Mar*_*nik 5 out-of-memory apache-spark pyspark databricks azure-databricks
我刚刚开始尝试pyspark / spark并遇到我的代码无法正常工作的问题。我找不到问题,spark的错误输出不是很有帮助。我确实在stackoverflow上找到了相同的问题,但没有一个明确的答案或解决方案(至少对我来说不是)。
我要运行的代码是:
import json
from datetime import datetime, timedelta
from pyspark.sql.session import SparkSession
from parse.data_reader import read_csv
from parse.interpolate import insert_time_range, create_time_range, linear_interpolate
spark = SparkSession.builder.getOrCreate()
df = None
with open('config/data_sources.json') as sources_file:
sources = json.load(sources_file)
for file in sources['files']:
with open('config/mappings/{}.json'.format(file['mapping'])) as mapping:
df_to_append = read_csv(
spark=spark,
file='{}{}'.format(sources['root_path'], file['name']),
config=json.load(mapping)
)
if df is None:
df = df_to_append
else:
df = df.union(df_to_append)
df.sort(["Timestamp", "Variable"]).show(n=5, truncate=False)
time_range = create_time_range(
datetime(year=2019, month=7, day=1, hour=0),
datetime(year=2019, month=7, day=8, hour=0),
timedelta(seconds=3600)
)
df_with_intervals = insert_time_range(
df=df,
timestamp_column_name='Timestamp',
variable_column_name='Variable',
value_column_name='Value',
time_range=time_range,
)
df_with_intervals.sort(["Timestamp", "Variable"]).show(n=5, truncate=False)

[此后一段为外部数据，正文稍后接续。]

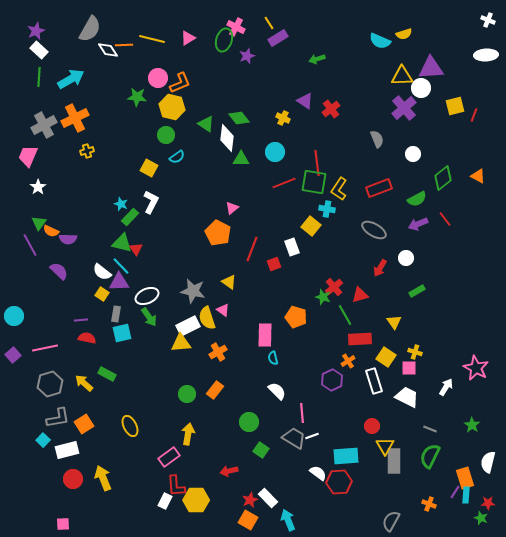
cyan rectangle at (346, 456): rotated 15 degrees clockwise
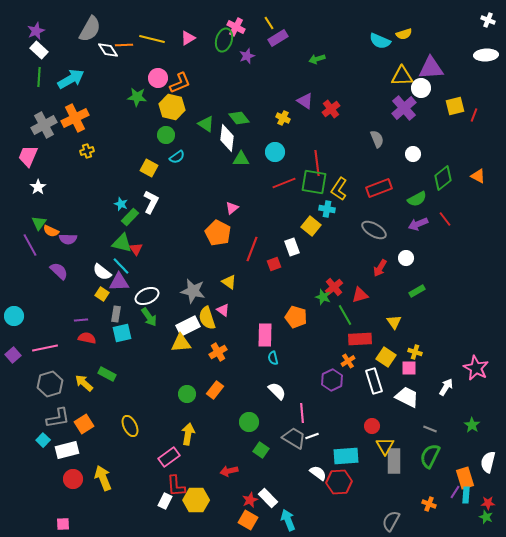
green star at (481, 518): moved 5 px right, 1 px up
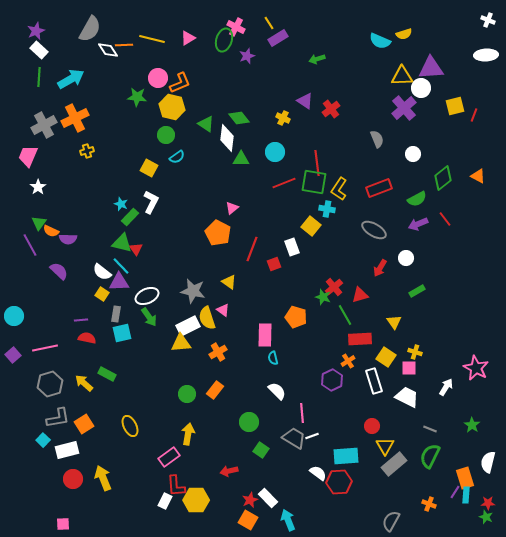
gray rectangle at (394, 461): moved 3 px down; rotated 50 degrees clockwise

Run Code Online (Sandbox Code Playgroud)
给出以下输出:
C:\Users\mmun01\PycharmProjects\xxxx\venv\Scripts\python.exe C:/Users/mmun01/PycharmProjects/xxxx/application.py
19/09/04 13:31:35 WARN NativeCodeLoader: Unable to load native-hadoop library for your platform... using builtin-java classes where applicable
Using Spark's default log4j profile: org/apache/spark/log4j-defaults.properties
Setting default log level to "WARN".
To adjust logging level use sc.setLogLevel(newLevel). For SparkR, use setLogLevel(newLevel).
19/09/04 13:31:36 WARN MetricsSystem: Using default name SparkStatusTracker for source because neither spark.metrics.namespace nor spark.app.id is set.
[Stage 4:=======================> (2 + 3) / 5]19/09/04 13:31:52 WARN Utils: Truncated the string representation of a plan since it was too large. This behavior can be adjusted by setting 'spark.debug.maxToStringFields' in SparkEnv.conf.
View job details at https://xxxxxx.azuredatabricks.net/?o=xxxxxx#/setting/clusters/xxxxxx/sparkUi
[Stage 5:===========> (1 + 4) / 5]+-----------------------+------------+-----+
|Timestamp |Variable |Value|
+-----------------------+------------+-----+
|2019-07-01 00:00:06.664|Load % PS DG|0.0 |
|2019-07-01 00:00:06.664|Load % SB DG|0.0 |
|2019-07-01 00:00:06.664|Power PS DG |null |
|2019-07-01 00:00:06.664|Power SB DG |null |
|2019-07-01 00:00:06.664|Power Shore |null |
+-----------------------+------------+-----+
only showing top 5 rows
Traceback (most recent call last):
File "C:/Users/mmun01/PycharmProjects/xxxx/application.py", line 42, in <module>
df_with_intervals.sort(["Timestamp", "Variable"]).show(n=5, truncate=False)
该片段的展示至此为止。